Newton's Method to find 100^(1/100) correct to 8 dec. places

[djo201]

I need help on a Newton's Method problem. I have to "Use Newton's method to approximate the given number correct to eight decimal places".

The number is the hundredth root of 100 (100^(1/100)). When done on calculator, the result is 1.04712855. I've tried the approximation but am not able to get close.

The method is Xn+1=Xn-(f(n)/f'(n))

Thanks

 

[royhaas]

Re: Newton's Method

What are you using for the function \(\displaystyle f(x)\)?

 

[djo201]

Re: Newton's Method

I'm using f(x)=x^100-100

Am I incorrect?

 

[Deleted member 4993]

Re: Newton's Method

I'm using f(x)=x^100-100

Am I incorrect?

No - that is correct - but this is what I call "pathological" problem. This problem shows the "problem" with Newton's method.

However, it can be done.

Hint:

Instead of trying to find the hundreth root in one shot - break it up into factors of 100

 

[PAULK]

Re: Newton's Method

I'm using f(x)=x^100-100

Am I incorrect?

No - that is correct - but this is what I call "pathological" problem. This problem shows the "problem" with Newton's method.

However, it can be done.

Hint:

Instead of trying to find the hundreth root in one shot - break it up into factors of 100

It should work. But a lot depends on your choice of x[0]. Choose something bad and it explodes. Choose something good and it converges nicely.

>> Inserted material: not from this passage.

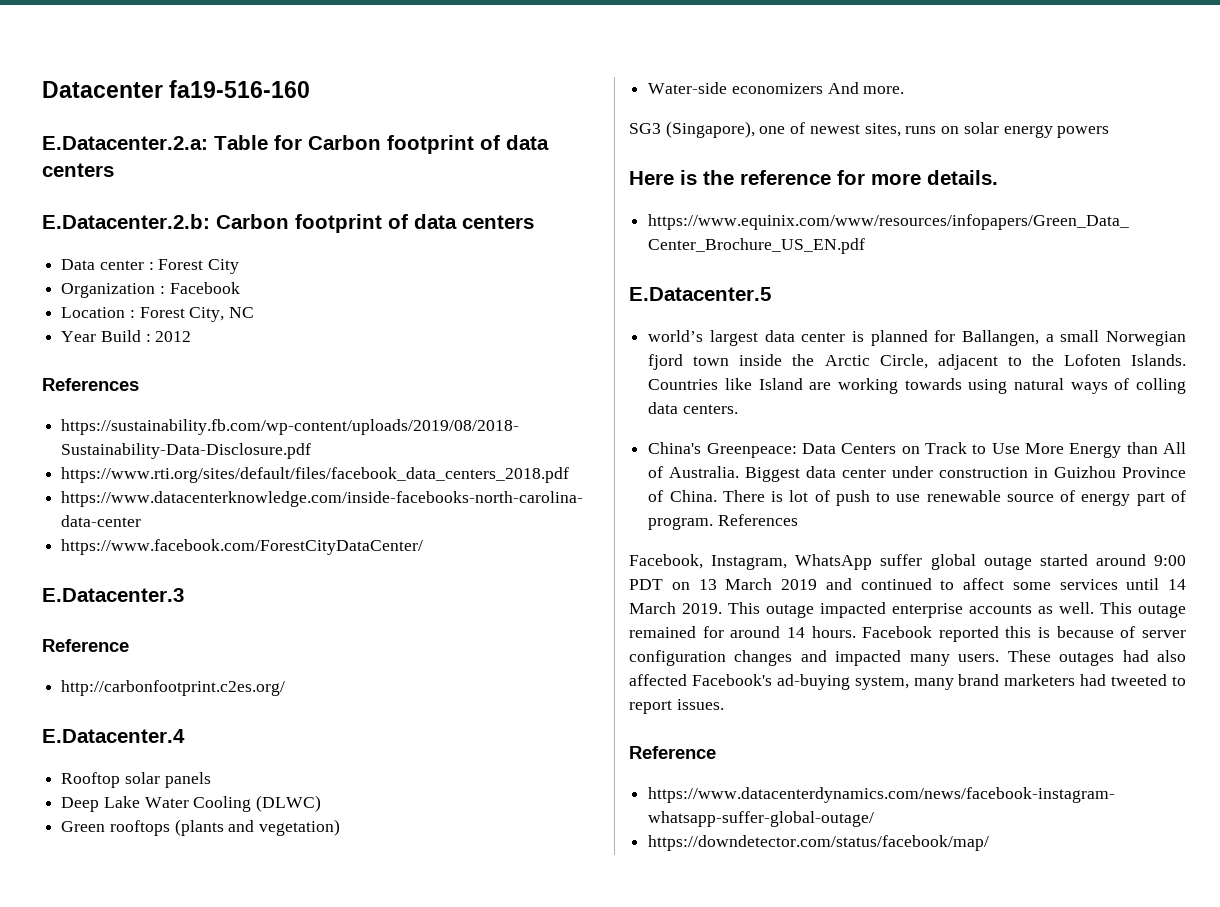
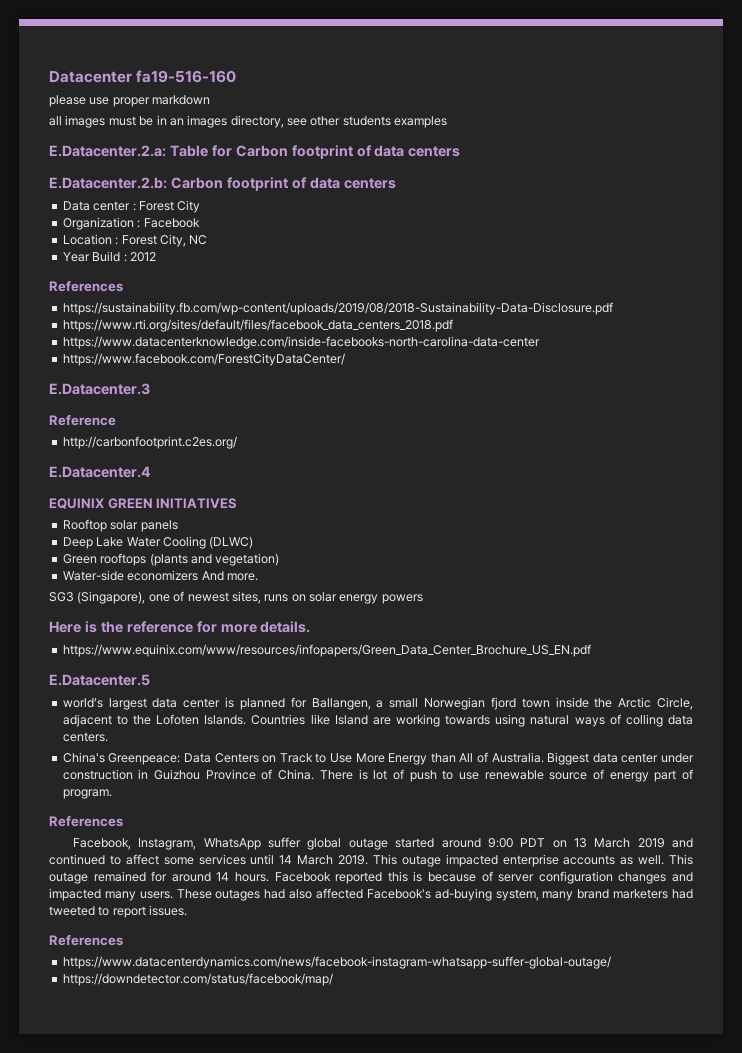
(311, 89) none -> [49,95,211,107] [49,115,448,128] // please use proper markdown // all images must be in an images directory, see other students examples
(185, 736) none -> [49,498,238,509] // EQUINIX GREEN INITIATIVES
(714, 523) none -> (112, 794) //
[629,746,716,759] Reference -> [49,935,123,946] References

P.S. Excel is very good for this. I tried it with x[0] = 1 and got nothing good after 25 iterations. But x[0] = 1.2 worked beautifully.

 

[royhaas]

Re: Newton's Method

If \(\displaystyle x_0=1, x_1=1.99\), so convergence will be real slow.

 

[Deleted member 4993]

Re: Newton's Method

the way I propose

find

\(\displaystyle x_1 \,= \,100^{\frac{1}{5}\)

Then

\(\displaystyle x_2 \,= \,(x_1)^{\frac{1}{5}\)

finally

\(\displaystyle x \,= \,(x_2)^{\frac{1}{4}\)

Convergence is pretty fast in each case - with beginning value of 1 (for the first one it would faster to start with 3)

 

[PAULK]

Re: Newton's Method

If \(\displaystyle x_0=1, x_1=1.99\), so convergence will be real slow.

Yes, exactly what I tried, with the same results.